The C2 are Brendan McConville and John Paul Wootton from the Craigavon area in the north of Ireland. They’ve been in prison since March 2009 for the killing of police officer Stephen Carroll. And that’s despite the farcical evidence and ludicrous eye witness testimony presented at their trial. A group called the Continuity IRA (CIRA) claimed responsibility for Carroll’s killing.
The two men and their justice campaign teams maintain their innocence and believe they have suffered a miscarriage of justice.
And now, following revelations in Belfast’s Sunday Life on 15 January, their convictions must stand on even shakier ground. Because the Sunday Life’s article revealed that an MI5 agent attempted to subvert the C2’s justice campaign. This will strengthen the calls for their case to be returned to the court of appeal.
The Sunday Life revealed that:
A human rights organisation founded by MI5 agent Dennis McFadden was an intelligence services ruse to infiltrate and sabotage republican justice campaigns.
That organisation was called Justice Watch Ireland (JWI). But, as the Belfast paper wrote:
McFadden’s real interest lay in attempts by republicans to overturn the convictions of Brendan McConville and John Paul Wootton.
Former Sinn Féin Councillor Angela Nelson, who once headed the C2 justice campaign organisation, claimed “McFadden stymied her efforts”. Nelson claimed McFadden blocked her attempts to go on a speaking tour around Ireland to highlight the injustice suffered by the C2.
Additionally, he refused to hand over passwords for C2 justice campaign social media accounts. He also blocked her attempts to reach out to Irish people in the US for campaign support. Nelson claims she kept McFadden “at arm’s length” as she never trusted him.
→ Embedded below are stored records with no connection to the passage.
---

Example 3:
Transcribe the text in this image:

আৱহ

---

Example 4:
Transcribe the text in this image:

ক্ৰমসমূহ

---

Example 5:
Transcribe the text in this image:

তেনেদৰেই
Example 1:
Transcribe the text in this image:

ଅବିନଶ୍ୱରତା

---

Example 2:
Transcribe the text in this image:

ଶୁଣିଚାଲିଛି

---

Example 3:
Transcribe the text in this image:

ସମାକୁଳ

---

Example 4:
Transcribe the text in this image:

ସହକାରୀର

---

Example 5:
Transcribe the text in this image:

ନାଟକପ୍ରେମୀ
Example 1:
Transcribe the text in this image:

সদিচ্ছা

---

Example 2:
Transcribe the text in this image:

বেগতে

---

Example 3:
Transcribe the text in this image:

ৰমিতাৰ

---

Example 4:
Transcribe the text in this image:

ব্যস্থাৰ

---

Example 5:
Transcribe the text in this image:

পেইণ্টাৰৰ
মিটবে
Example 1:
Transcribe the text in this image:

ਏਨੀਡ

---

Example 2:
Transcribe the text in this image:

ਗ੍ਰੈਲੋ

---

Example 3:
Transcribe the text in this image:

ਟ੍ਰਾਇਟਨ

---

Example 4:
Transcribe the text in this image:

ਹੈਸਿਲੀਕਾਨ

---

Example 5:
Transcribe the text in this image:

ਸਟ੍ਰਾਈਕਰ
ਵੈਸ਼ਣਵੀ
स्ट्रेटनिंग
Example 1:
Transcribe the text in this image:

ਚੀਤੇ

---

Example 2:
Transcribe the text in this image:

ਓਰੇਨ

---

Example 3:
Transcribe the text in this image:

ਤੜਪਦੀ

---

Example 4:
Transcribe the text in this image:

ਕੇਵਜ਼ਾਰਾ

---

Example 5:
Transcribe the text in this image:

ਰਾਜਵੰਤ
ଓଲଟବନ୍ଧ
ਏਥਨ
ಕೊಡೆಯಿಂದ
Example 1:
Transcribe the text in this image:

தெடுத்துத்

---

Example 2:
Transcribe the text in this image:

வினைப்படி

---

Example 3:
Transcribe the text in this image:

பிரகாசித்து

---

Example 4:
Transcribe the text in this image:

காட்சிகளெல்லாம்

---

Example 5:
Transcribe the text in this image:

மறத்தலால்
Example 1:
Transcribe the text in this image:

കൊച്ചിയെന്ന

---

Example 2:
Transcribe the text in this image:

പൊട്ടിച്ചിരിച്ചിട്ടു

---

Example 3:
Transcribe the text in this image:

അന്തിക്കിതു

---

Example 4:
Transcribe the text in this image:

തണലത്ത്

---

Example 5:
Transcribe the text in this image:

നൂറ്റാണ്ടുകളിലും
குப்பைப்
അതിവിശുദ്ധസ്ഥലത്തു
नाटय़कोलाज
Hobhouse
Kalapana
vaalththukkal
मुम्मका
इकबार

MI5 infiltration and campaign set backs
Since 2009, the C2’s justice campaign has suffered a series of serious set backs. Even before their case went to court, prison staff planted personal details of the prison governor in McConville’s cell. This was done in an attempt to make it look as if McConville was collecting personal information on the governor. This would then serve to implicate McConville and intimidate the governor.
Then, their 2014 appeal against their sentences was unsuccessful. In fact, later that year Wootton’s sentence was increased from 14 to 18 years. While inside, McConville suffered a stroke. McConville’s family claim the prison authorities “didn’t even tell us”. And all the while, according to the Sunday Life, their campaign was being “subverted” by an MI5 agent.
In October 2020, following the original revelation about McFadden’s role as an MI5 agent in the north of Ireland, McConville told The Canary's Peadar O'Cearnaigh:
Dennis unlawfully obtain[ed] legally privileged information pertaining to the appeal strategy and proposed witnesses. This information was unlawfully used by MI5 to manipulate the outcome of the Appeal. Dennis abused the trust and confidence within the campaign and family home.
Some light on the horizon
Despite these set backs, the justice campaign continues. In fact it’s been with the Criminal Cases Review Commission (CCRC) since 2016. The CCRC “looks into criminal cases where people believe they have been wrongly convicted or wrongly sentenced.” Since its creation in 1997, it has referred 800 cases to appeal.
The silver lining in this MI5 cloud of subversion, could well be the CCRC sending McConville and Wootton’s case to the appeal court. One of the families told this journalist:
The campaign will continue to highlight this current miscarriage of justice and will do so until these wrongful convictions are overturned.